Rewrite all of the lines below, putting "ConfigService" wherever "ConfigClient" appears and leaving everything else the same.

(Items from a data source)
+++

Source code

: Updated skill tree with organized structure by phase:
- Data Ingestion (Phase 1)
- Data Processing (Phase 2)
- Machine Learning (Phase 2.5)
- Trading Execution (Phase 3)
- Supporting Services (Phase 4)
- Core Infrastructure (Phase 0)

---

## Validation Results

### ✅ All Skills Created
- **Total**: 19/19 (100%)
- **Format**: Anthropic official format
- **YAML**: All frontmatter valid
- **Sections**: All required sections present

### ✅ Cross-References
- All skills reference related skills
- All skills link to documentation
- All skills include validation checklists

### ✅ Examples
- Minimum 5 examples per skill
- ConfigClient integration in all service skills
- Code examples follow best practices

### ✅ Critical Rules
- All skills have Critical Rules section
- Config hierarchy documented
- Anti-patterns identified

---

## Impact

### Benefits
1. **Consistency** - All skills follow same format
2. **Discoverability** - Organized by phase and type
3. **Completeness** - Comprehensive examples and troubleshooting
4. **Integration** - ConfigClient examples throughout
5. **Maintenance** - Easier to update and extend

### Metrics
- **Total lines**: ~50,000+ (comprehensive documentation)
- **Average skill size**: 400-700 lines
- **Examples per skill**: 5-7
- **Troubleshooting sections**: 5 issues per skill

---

+++

Exercise answer ->
Source code

: Updated skill tree with organized structure by phase:
- Data Ingestion (Phase 1)
- Data Processing (Phase 2)
- Machine Learning (Phase 2.5)
- Trading Execution (Phase 3)
- Supporting Services (Phase 4)
- Core Infrastructure (Phase 0)

---

## Validation Results

### ✅ All Skills Created
- **Total**: 19/19 (100%)
- **Format**: Anthropic official format
- **YAML**: All frontmatter valid
- **Sections**: All required sections present

### ✅ Cross-References
- All skills reference related skills
- All skills link to documentation
- All skills include validation checklists

### ✅ Examples
- Minimum 5 examples per skill
- ConfigService integration in all service skills
- Code examples follow best practices

### ✅ Critical Rules
- All skills have Critical Rules section
- Config hierarchy documented
- Anti-patterns identified

---

## Impact

### Benefits
1. **Consistency** - All skills follow same format
2. **Discoverability** - Organized by phase and type
3. **Completeness** - Comprehensive examples and troubleshooting
4. **Integration** - ConfigService examples throughout
5. **Maintenance** - Easier to update and extend

### Metrics
- **Total lines**: ~50,000+ (comprehensive documentation)
- **Average skill size**: 400-700 lines
- **Examples per skill**: 5-7
- **Troubleshooting sections**: 5 issues per skill

---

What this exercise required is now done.